Laser Bugging – installation/performance is a sort of sound/light alchemy, a play with light, reflecting materials and chemical processes. In the core of installation/performance is a reconstruction of Leon Theremin's "Buran" eavesdropping system, developed in 1945 for KGB. This system was based on monitoring of the acoustical windowpane vibrations by means of directed microwave radiation, produced by a military radio-location system. In my case the same principle was realized with the recent laser technology. By means of custom laser monitoring system, built around several cheap laser pointers, I explore and monitor normaly inaudible vibrations in many kinds of reflecting media: membranes, liquids, solid objects, listen the sound of water surface, bubbles, foil, plastic bags etc.

Phantasmata – live performance Artificial lights and other electromagnetic frequencies are passed through home-made micro-oscillators to generate sound waves. The field, transformed in electric current, passes through the circuit and exits in the shape of a sonic frequency, while the sound, modulated by manipulating the light sources, becomes tactile and synesthetic. The result is an hypnotic spectacle dominated by stroboscopy and industrial and noise-techno frequencies.

Artists Bio

Dmitry Gelfand and Evelina Domnitch create sensory immersion environments that merge physics, chemistry and computer science with uncanny philosophical practices. Current findings, particularly regarding wave phenomena, are employed by the artists to investigate questions of perception and perpetuity. Such investigations are salient because the scientific picture of the world, which serves as the basis for contemporary thought, still cannot encompass the unrecordable workings of consciousness. Having dismissed the use of recording and fixative media, Domnitch and Gelfand's installations exist as ever-transforming phenomena offered for observation. Because these rarely seen phenomena take place directly in front of the observer without being intermediated, they often serve to vastly extend the observer's sensory envelope. The immediacy of this experience allows the observer to transcend the illusory distinction between scientific discovery and perceptual expansion.

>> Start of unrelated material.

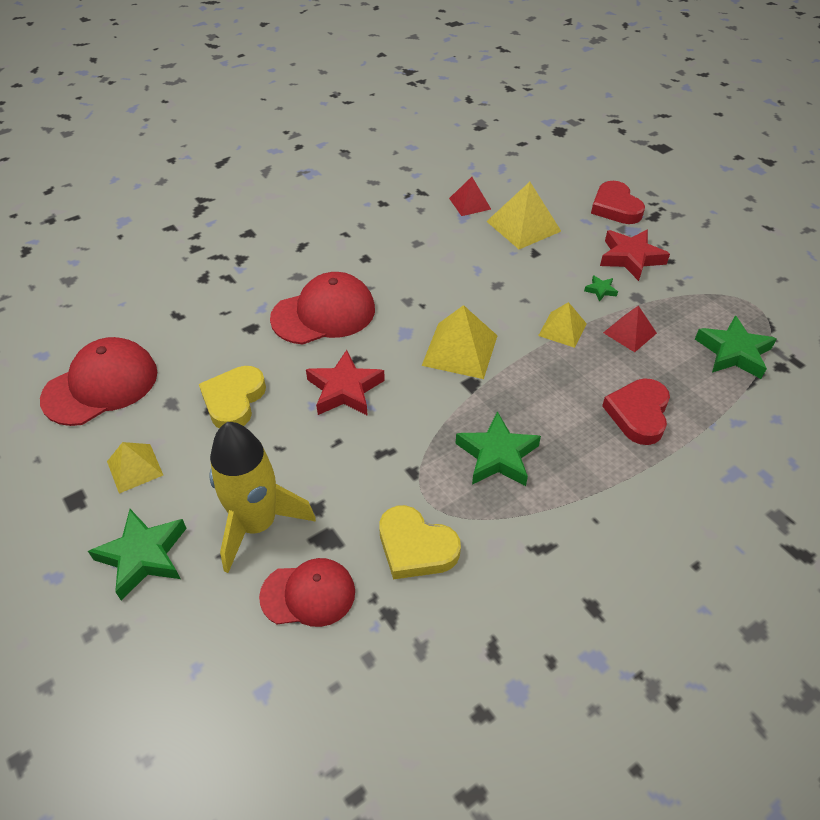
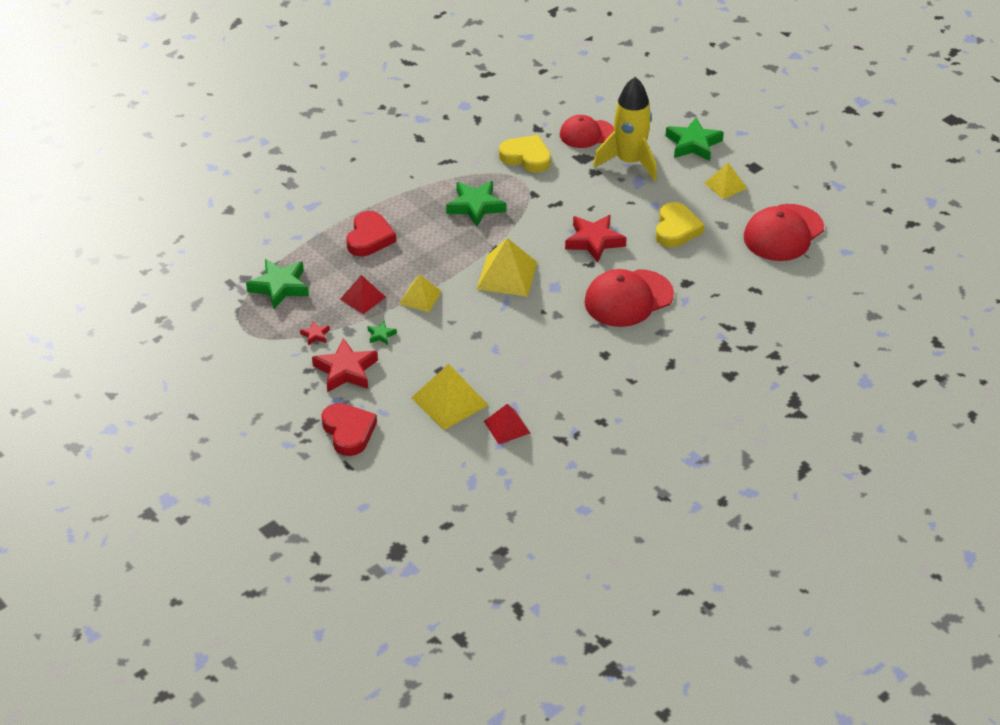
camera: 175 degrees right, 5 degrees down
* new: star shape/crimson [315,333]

Andrey Smirnov is an interdisciplinary artist, independent curator, collector, writer, composer. He is a researcher and senior lecturer at the Centre for Electroacoustic Music at Moscow State Conservatory, and a lecturer at the Rodchenko School for Modern Photography and Multimedia where he teaches courses on history and aesthetics of electroacoustic music, sound design and composition, new musical interfaces and physical computing. In 1992-2012 he was the founding director of the Theremin Center in Moscow. He has conducted numerous workshops and master classes in the U.S., Europe and Russia, and participated in various festivals and conferences. Since 1976 he conducts research on the development of electronic music techniques and gestural interfaces. His collection of the historical documents and original electronic musical instruments has been combined with extensive research into the history of music technology with broad experience in composition, interactive performance and curatorial activities. He is the author of the book Sound In Z: Experiments In Sound and Electronic Music in Early 20th Century Russia (2013). 

xname is a solo project by Eleonora Oreggia, a London based conceptual electronic artist from Milan, currently fully funded PhD candidate in Media & Arts Technology at Queen Mary University of London. She makes performances and interactive installations. Her live compositions transform light and other electromagnetic frequencies in sound waves through self built synthesizers and complex semi chaotic machines. She is also the founder of Nebularosa, a record label promoting music that challenges the established modes of music production.